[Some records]
_ _ _ _ _
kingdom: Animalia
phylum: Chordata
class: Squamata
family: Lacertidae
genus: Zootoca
_ _ _ _ _
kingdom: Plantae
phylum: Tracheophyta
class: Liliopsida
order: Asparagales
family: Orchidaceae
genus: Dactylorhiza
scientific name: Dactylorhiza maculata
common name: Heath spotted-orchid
_ _ _ _ _
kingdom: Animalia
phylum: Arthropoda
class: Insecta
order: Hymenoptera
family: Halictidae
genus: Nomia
_ _ _ _ _
Set problem:
Please copy everything in the records above from the line containing "phylum: Tracheophyta" down to the line containing "common name: Heath spotted-orchid", both of those lines included, reproducing each one character for character.

Expected output:
phylum: Tracheophyta
class: Liliopsida
order: Asparagales
family: Orchidaceae
genus: Dactylorhiza
scientific name: Dactylorhiza maculata
common name: Heath spotted-orchid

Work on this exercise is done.